Background

Assessment of the hemodynamic status is important in emergency medicine to predict which patients may benefit from volume resuscitation adequately or may develop adverse outcomes [1]. History taking and physical examination are often insufficient to determine hemodynamic status, and they suffer from significant limitations [2]. Over the last few years, point-of-care ultrasound (PoCUS) has shown to be a valuable tool for promptly obtaining more detailed information about the hemodynamic status of patients at the emergency department (ED), especially in patients with shock [3, 4]. POCUS uses a qualitative approach to perform hemodynamic measurements, often as part of a pre-defined algorithm such as Rapid Ultrasound for Shock and Hypotension (RUSH) protocol [4] and Echo Guided Life Support (EGLS) protocol [5]. Nevertheless, inexperienced practitioners must be aware of some common misinterpretations related to this approach that may lead to wrong decisions at the bedside [6].

Quantitative measurements, however, have potential advantages over qualitative evaluation of hemodynamic status. Several quantitative ultrasound parameters exist to evaluate the hemodynamic status and cardiac function: Overall cardiac function can be assessed by measuring cardiac output (CO), carotid blood flow (CBF) [1, 11], or stroke volume (SV) [7] or by quantification of individual components of CO such as cardiac contractility. E-Point septal separation (EPSS) [8] and Mitral annulus plane systolic excursion (MAPSE) [9] are commonly used to assess left ventricular systolic function; the Tricuspid annulus plane systolic excursion (TAPSE) [10] is used for the assessment of right ventricular systolic function. Hemodynamic status can be evaluated by measuring Inferior Vena Cava Diameter (IVC-D) and Collapsibility Index (IVC-CI). All aforementioned quantitative POCUS parameters are noninvasive and rapidly repeatable; using these parameters, singularly or in combination, can play a role in patient evaluation and hemodynamic status detection in patients in the emergency setting [11].

So far, only limited data are available on the feasibility of the quantitative hemodynamic measurements in the point-of-care setting [12, 13] and data about the reliability of the various hemodynamic measurements are sparse [14]. Moreover, those studies were focused on ultrasound image reinterpretations by a different observer but not on the operator’s repeatability, and generally, they considered only one or a few ultrasound parameters [12, 14, 15]. Furthermore, it is unknown whether specialists in acute internal medicine can reliably perform quantitative POCUS measurements to assess cardiac function and hemodynamic status.
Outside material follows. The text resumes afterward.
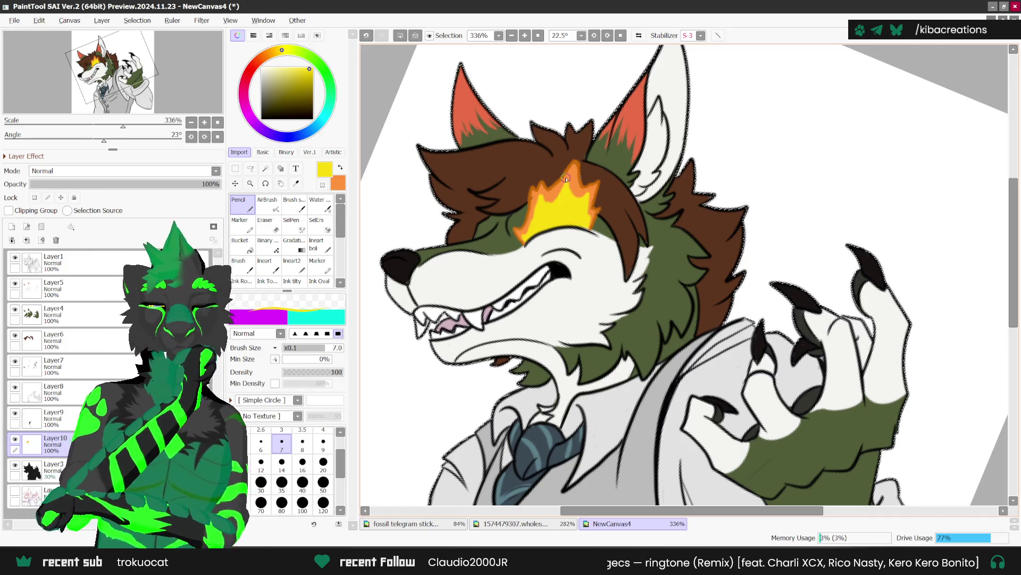
Add a pale yellow highlight to the flame, then select Layer3.
click(275, 67)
We have performed a prospective observational study to simultaneously investigate the intra- and inter-observer variability of several POCUS quantitative hemodynamic parameters. POCUS measurements were taken in healthy volunteers by the same sonographers.

Materials and methods

Study design

This prospective observational study was conducted between 8th September 2020 and 25th January 2021 at the University Medical Center Groningen (UMCG) to investigate the intra and inter-observer variability of various quantitative hemodynamic parameters obtained by POCUS in healthy volunteers by specialists in acute internal medicine. This study has been approved by the central ethical commission (CTc UMCG), registration number: 202000917.

Subjects

The study population consisted of 32 healthy adult volunteers. Subjects were eligible for participation when they were aged > 18 and had no previously known cardiovascular medical conditions. Patients were excluded if they were unable to tolerate a supine position for the duration of the ultrasound examination or when they were pregnant. Written informed consent was obtained from all volunteers.

Measurements

Three different specialists in acute internal medicine examined the included subjects. All three sonographers have several years of experience in qualitative POCUS ultrasound with at least Entrustable Professional Activity (EPA- level) 4 [16]. This means they have performed at least 25 ultrasound exams for each specific POCUS application, e.g., at least 25 POCUS echocardiography exams and 25 IVC measurements. However, they had little knowledge of the use of doppler, and they never made the quantitative measurements of the parameters used in this study (except for the inferior vena cava (IVC) measurements), making them relatively novices. Before starting the study, each sonographer received instructions about making POCUS measurements involved in the research and a two-hour training session. This consisted of explaining how to make the proper calculations using the ultrasound machine program and in a training moment where the sonographers could practice each ultrasound parameter execution on several volunteers.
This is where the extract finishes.